QRS-morfologie
Bepaalde verschijnselen gaan gepaard met een karakteristieke QRS-morfologie. Op grond van de QRS-morfologie kan men vaststellen of er sprake is van RV-hypertrofie, LV-hypertrofie, een intraventriculair geleidingsblok (LAFB, LPFB, RBTB, LBTB) of een doorgemaakt myocardinfarct.
Criteria voor RV-hypertrofie:=
type I: R of R' >5 mm in Vl + R of R' >S in V1+ precordiaal afname R/S- of R'/S-ratio naar links; type II: S >R in I + S >R in V5.

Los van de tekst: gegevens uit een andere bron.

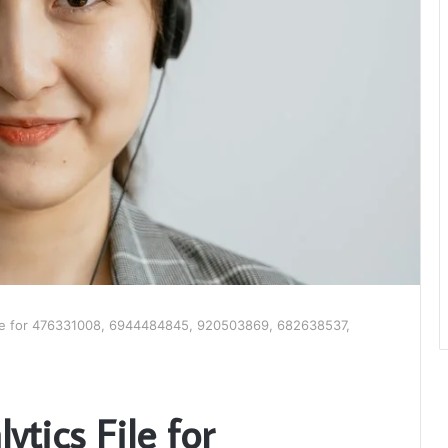
ile for 476331008, 6944484845, 920503869, 682638537,
tics File for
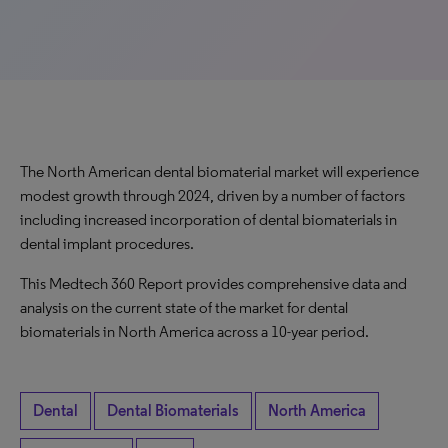
The North American dental biomaterial market will experience
modest growth through 2024, driven by a number of factors
including increased incorporation of dental biomaterials in
dental implant procedures.
This Medtech 360 Report provides comprehensive data and
analysis on the current state of the market for dental
biomaterials in North America across a 10-year period.
Dental
Dental Biomaterials
North America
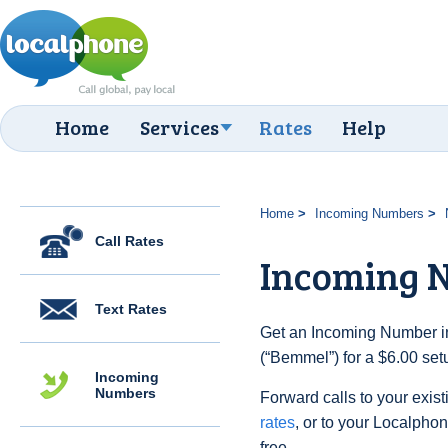
Home
Services
Rates
Help
Home
Incoming Numbers
Call Rates
Incoming 
Text Rates
Get an Incoming Number in
(“Bemmel”) for a $6.00 set
Incoming
Numbers
Forward calls to your exist
rates
, or to your Localpho
free.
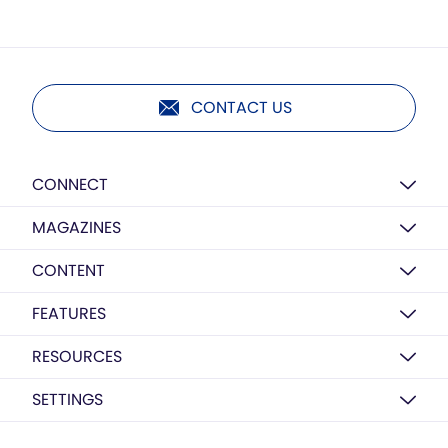
CONTACT US
CONNECT
MAGAZINES
CONTENT
FEATURES
RESOURCES
SETTINGS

Criteria voor LV-hypertrofie
R >26 mm in V5of V6; R >20 mm in I, II of III; R >12 mm in aVL (mits geen LAFB); R in V5 of V6 + S in V1 >35 mm. (voor het stellen van de diagnose LVH is de aanwezigheid van 1 van bovenstaande criteria voldoende).
Criteria voor LBTB
QRS >0,12 sec met brede R in I aVL V5V6 en afwezige q aldaar. Criteria voor RBTB
QRS >0,12 sec. met RSR'-patroon in V1waarbij R' >R. Criteria voor LAFB
asdeviatie naar links (<-30°); geen of vrijwel geen S in I alwaar normale kleine q; S >R in II, III; QRS niet of slechts in geringe mate verbreed. Criteria voor LPFB
asdeviatie naar rechts >+120°; diepe S in I; kleine q in III; QRS niet of slechts in geringe mate verbreed; criteria voor RVH of oud lateraal myocardinfarct mogen niet aanwezig zijn. Criteria voor doorgemaakt myocardinfarct
Q >0,04 sec of Q >0,03 sec. mits Q >1/3 R in I II aVF V2V3V4V5of V6; Q >0,04 sec in aVL mits R aldaar >3 mm; Q >0,05 sec in III + Q >1 mm in aVF; QS in V2V3V4V5 of V6mits een R aanwezig is in de afleiding rechts van de QS; QS in V1 t/m V3; QS in V1 en V2 mits geen LVH; QS in II; R-afname tot 2 mm of minder tussen V1-V2 of V2-V3 of V3-V4 (voor het stellen van de diagnose doorgemaakt myocardinfarct is de aanwezigheid van 1 van bovenstaande criteria voldoende).
Infarctlokalisatie
voorwand: pathologische Q in de precordiale afleidingen V2 t/m V4V5; septaal: pathologische Q in V1en V2met afwezige septum-Q in V5 en V6; lateraal: pathologische Q in I, aVL en V6; onderwand: pathologische Q in II, III en aVF; achterwand: R in V1 > S in V1; R in V1 >0,04 sec; positieve T in V1.